*Bounding box coordinate data*
☆ ☆ ☆ ☆ ☆

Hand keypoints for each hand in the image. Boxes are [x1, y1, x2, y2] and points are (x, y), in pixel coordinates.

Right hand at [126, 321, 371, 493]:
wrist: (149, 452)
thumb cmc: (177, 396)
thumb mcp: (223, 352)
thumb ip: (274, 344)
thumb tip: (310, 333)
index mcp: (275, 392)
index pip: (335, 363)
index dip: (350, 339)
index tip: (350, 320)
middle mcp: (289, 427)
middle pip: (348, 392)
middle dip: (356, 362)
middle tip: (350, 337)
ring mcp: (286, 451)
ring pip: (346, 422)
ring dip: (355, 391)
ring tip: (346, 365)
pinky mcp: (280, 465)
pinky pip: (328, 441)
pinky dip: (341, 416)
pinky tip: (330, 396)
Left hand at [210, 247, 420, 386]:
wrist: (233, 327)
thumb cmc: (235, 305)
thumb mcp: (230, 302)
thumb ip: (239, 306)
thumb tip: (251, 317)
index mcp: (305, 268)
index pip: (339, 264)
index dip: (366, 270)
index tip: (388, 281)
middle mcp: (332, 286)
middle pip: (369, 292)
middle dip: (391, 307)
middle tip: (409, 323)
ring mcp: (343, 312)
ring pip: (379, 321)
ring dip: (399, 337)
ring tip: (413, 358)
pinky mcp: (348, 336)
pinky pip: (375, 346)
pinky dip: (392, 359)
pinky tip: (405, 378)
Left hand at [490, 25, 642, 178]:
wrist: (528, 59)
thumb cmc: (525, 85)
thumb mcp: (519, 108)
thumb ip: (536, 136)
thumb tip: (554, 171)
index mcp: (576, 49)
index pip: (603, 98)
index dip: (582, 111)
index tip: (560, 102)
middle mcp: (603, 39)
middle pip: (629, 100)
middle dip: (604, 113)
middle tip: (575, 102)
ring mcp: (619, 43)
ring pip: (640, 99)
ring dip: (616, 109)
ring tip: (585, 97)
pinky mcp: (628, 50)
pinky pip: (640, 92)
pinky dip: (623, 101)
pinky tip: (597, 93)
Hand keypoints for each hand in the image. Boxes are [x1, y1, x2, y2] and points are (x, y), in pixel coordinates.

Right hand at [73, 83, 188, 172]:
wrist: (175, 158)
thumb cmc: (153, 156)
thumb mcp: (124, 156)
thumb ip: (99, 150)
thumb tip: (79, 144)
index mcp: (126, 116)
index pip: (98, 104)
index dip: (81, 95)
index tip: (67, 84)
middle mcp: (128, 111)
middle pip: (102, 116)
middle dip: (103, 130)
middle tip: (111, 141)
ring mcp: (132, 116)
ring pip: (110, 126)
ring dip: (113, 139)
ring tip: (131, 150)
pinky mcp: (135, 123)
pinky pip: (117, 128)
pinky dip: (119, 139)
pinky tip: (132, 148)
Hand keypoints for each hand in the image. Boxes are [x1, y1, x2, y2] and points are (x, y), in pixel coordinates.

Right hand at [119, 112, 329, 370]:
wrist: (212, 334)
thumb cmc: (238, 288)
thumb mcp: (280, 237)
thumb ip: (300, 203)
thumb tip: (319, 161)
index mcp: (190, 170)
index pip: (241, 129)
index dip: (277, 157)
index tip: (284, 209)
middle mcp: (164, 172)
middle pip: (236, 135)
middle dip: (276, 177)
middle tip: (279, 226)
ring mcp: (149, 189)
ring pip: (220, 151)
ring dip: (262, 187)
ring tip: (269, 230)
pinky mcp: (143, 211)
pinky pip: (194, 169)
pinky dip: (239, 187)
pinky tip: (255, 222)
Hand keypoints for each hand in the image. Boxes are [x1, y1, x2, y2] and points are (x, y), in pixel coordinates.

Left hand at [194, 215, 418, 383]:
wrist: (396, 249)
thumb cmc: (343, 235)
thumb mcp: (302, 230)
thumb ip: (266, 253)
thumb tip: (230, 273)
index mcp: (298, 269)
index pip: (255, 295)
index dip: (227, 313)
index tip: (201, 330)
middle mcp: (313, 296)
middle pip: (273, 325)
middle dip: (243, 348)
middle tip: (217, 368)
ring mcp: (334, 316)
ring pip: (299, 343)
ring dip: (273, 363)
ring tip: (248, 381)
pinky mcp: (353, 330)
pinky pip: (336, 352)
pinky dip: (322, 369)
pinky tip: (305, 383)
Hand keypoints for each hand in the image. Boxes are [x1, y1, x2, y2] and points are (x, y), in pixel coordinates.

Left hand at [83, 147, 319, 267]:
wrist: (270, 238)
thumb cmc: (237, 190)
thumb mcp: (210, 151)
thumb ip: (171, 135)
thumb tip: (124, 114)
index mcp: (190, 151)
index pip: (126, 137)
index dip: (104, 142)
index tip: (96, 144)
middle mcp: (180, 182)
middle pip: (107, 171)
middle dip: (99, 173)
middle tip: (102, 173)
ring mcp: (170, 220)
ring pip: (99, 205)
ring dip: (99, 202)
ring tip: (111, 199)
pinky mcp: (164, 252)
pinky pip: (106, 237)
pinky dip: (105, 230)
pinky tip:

☆ ☆ ☆ ☆ ☆

*Exercise objective*
Repeat, word for word, all the lines above.

*Response to this task*
Hand keypoints for each hand in the image. Boxes are [x1, y1, x2, y2] and points are (x, y), in pixel coordinates.

Right hand at [126, 321, 371, 493]:
wrist: (149, 452)
thumb cmc: (177, 396)
thumb mcp: (223, 352)
thumb ip: (274, 344)
thumb tip: (310, 333)
index mcp: (275, 392)
index pip: (335, 363)
index dip: (350, 339)
index tip: (350, 320)
middle mcp: (289, 427)
middle pip: (348, 392)
middle dip: (356, 362)
middle tip: (350, 337)
ring mcp: (286, 451)
ring pip: (346, 422)
ring dip: (355, 391)
ring tip: (346, 365)
pinky mcp: (280, 465)
pinky pip: (328, 441)
pinky dip: (341, 416)
pinky tip: (330, 396)
Left hand at [210, 247, 420, 386]:
wrist: (233, 327)
thumb cmc: (235, 305)
thumb mcp: (230, 302)
thumb ip: (239, 306)
thumb tip: (251, 317)
index mcp: (305, 268)
index pip: (339, 264)
index dip: (366, 270)
index tip: (388, 281)
middle mcp: (332, 286)
middle pip: (369, 292)
middle dip: (391, 307)
middle tip: (409, 323)
ring mcp: (343, 312)
ring pip: (379, 321)
ring dip: (399, 337)
ring tip: (413, 358)
pinky mcp: (348, 336)
pinky pip: (375, 346)
pinky dip: (392, 359)
pinky tip: (405, 378)
Left hand at [490, 25, 642, 178]:
wrist: (528, 59)
thumb cmc: (525, 85)
thumb mcp: (519, 108)
thumb ip: (536, 136)
thumb tip: (554, 171)
index mcp: (576, 49)
index pip: (603, 98)
index dip: (582, 111)
index tip: (560, 102)
middle mcp: (603, 39)
middle pip: (629, 100)
middle dip: (604, 113)
middle tip: (575, 102)
ring mcp: (619, 43)
ring pip: (640, 99)
ring dip: (616, 109)
ring tip: (585, 97)
pinky mcp: (628, 50)
pinky pip: (640, 92)
pinky dip: (623, 101)
pinky tip: (597, 93)
Hand keypoints for each hand in the image. Boxes are [x1, y1, x2, y2] and points are (x, y), in pixel coordinates.

Right hand at [73, 83, 188, 172]:
wrist: (175, 158)
thumb cmc: (153, 156)
thumb mcp: (124, 156)
thumb ip: (99, 150)
thumb tip: (79, 144)
index mcp: (126, 116)
index pip: (98, 104)
index dip: (81, 95)
index tip: (67, 84)
middle mcp: (128, 111)
middle pip: (102, 116)
middle dip: (103, 130)
middle tip: (111, 141)
ring mcp: (132, 116)
ring pip: (110, 126)
ring dip: (113, 139)
ring tip: (131, 150)
pinky mcp: (135, 123)
pinky pip: (117, 128)
pinky dip: (119, 139)
pinky tip: (132, 148)
Hand keypoints for each hand in the image. Boxes are [x1, y1, x2, y2] and points are (x, y), in pixel coordinates.

Right hand at [119, 112, 329, 370]:
wrist: (212, 334)
thumb cmc: (238, 288)
thumb mcp: (280, 237)
thumb ip: (300, 203)
thumb tip: (319, 161)
index mcp: (190, 170)
index pip: (241, 129)
index dip: (277, 157)
index tip: (284, 209)
middle mcp: (164, 172)
middle pip: (236, 135)
middle dip: (276, 177)
middle tip: (279, 226)
ring mcp: (149, 189)
ring pip: (220, 151)
ring dip: (262, 187)
ring tip: (269, 230)
pinky mcp: (143, 211)
pinky pip: (194, 169)
pinky dip: (239, 187)
pinky tip: (255, 222)
Hand keypoints for each hand in the image. Boxes are [x1, y1, x2, y2] and points are (x, y), in pixel coordinates.

Left hand at [194, 215, 418, 383]:
wrist: (396, 249)
thumb cmc: (343, 235)
thumb mcp: (302, 230)
thumb ip: (266, 253)
thumb tip: (230, 273)
index mcp: (298, 269)
index pip: (255, 295)
index dip: (227, 313)
index tip: (201, 330)
middle mcp: (313, 296)
middle pip: (273, 325)
middle dip: (243, 348)
middle tip: (217, 368)
ring mcp: (334, 316)
ring pip: (299, 343)
ring dip: (273, 363)
ring tip: (248, 381)
pinky mcp: (353, 330)
pinky pip: (336, 352)
pinky dip: (322, 369)
pinky tip: (305, 383)
Hand keypoints for each hand in the image. Boxes are [x1, y1, x2, y2] and points are (x, y), in pixel coordinates.

Left hand at [83, 147, 319, 267]:
wrist: (270, 238)
thumb cmc: (237, 190)
thumb mcp: (210, 151)
thumb ip: (171, 135)
thumb tip: (124, 114)
index mcp: (190, 151)
index pip: (126, 137)
index dip: (104, 142)
index tip: (96, 144)
middle mcp: (180, 182)
middle pip: (107, 171)
middle dip: (99, 173)
middle tip: (102, 173)
ring mcp: (170, 220)
ring pip: (99, 205)
ring dip: (99, 202)
ring tip: (111, 199)
pinky mcp: (164, 252)
pinky pip: (106, 237)
pinky dip: (105, 230)
pinky tip:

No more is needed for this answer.